Records for this exercise:
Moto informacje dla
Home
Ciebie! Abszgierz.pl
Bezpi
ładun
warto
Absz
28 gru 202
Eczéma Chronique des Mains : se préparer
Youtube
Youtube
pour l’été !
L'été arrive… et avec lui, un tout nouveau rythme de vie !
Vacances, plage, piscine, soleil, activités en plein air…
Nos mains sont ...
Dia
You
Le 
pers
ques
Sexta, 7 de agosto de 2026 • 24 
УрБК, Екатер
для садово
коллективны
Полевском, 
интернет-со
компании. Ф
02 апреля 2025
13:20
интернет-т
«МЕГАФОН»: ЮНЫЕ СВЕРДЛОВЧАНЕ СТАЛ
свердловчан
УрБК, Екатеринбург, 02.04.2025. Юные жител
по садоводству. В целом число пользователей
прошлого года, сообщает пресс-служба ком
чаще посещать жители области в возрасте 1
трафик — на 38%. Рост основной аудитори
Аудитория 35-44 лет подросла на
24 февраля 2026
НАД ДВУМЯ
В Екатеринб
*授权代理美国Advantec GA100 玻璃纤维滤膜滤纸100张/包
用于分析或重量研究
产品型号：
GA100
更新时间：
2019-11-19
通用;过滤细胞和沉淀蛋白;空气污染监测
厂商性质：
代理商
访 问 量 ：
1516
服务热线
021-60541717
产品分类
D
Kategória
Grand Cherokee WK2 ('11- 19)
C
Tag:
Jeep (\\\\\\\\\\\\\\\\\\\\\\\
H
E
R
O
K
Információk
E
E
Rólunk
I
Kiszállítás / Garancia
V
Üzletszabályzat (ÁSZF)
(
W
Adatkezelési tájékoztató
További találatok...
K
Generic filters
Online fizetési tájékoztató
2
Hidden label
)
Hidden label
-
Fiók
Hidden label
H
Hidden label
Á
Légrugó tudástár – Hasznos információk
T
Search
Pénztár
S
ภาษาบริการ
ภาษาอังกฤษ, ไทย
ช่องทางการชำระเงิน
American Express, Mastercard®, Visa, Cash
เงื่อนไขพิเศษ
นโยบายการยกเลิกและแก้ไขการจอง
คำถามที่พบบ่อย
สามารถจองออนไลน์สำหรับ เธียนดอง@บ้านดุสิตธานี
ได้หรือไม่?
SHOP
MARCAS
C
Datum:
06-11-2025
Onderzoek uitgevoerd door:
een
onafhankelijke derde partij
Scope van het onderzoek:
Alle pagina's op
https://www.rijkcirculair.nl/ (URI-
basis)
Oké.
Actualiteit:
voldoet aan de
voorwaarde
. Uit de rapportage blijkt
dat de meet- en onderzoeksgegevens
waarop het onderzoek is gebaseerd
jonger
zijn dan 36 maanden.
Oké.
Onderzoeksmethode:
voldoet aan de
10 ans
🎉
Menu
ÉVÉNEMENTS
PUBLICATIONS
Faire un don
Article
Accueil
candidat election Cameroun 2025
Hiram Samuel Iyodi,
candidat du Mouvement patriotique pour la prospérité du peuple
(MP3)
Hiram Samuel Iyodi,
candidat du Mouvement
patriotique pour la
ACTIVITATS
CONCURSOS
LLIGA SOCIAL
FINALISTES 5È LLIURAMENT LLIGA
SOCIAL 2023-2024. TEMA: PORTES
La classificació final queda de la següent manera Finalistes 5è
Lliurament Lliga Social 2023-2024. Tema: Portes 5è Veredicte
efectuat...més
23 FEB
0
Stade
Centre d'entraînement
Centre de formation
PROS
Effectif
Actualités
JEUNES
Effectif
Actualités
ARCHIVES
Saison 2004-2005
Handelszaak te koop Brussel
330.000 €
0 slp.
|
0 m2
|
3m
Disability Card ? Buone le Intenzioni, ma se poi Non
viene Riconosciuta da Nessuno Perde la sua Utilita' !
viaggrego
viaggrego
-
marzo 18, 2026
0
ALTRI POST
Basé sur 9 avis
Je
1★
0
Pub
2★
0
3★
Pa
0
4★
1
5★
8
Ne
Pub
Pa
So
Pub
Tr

Required action: Copy whichever lines of the records above contain the word "Centre".

Answer space:
Centre d'entraînement
Centre de formation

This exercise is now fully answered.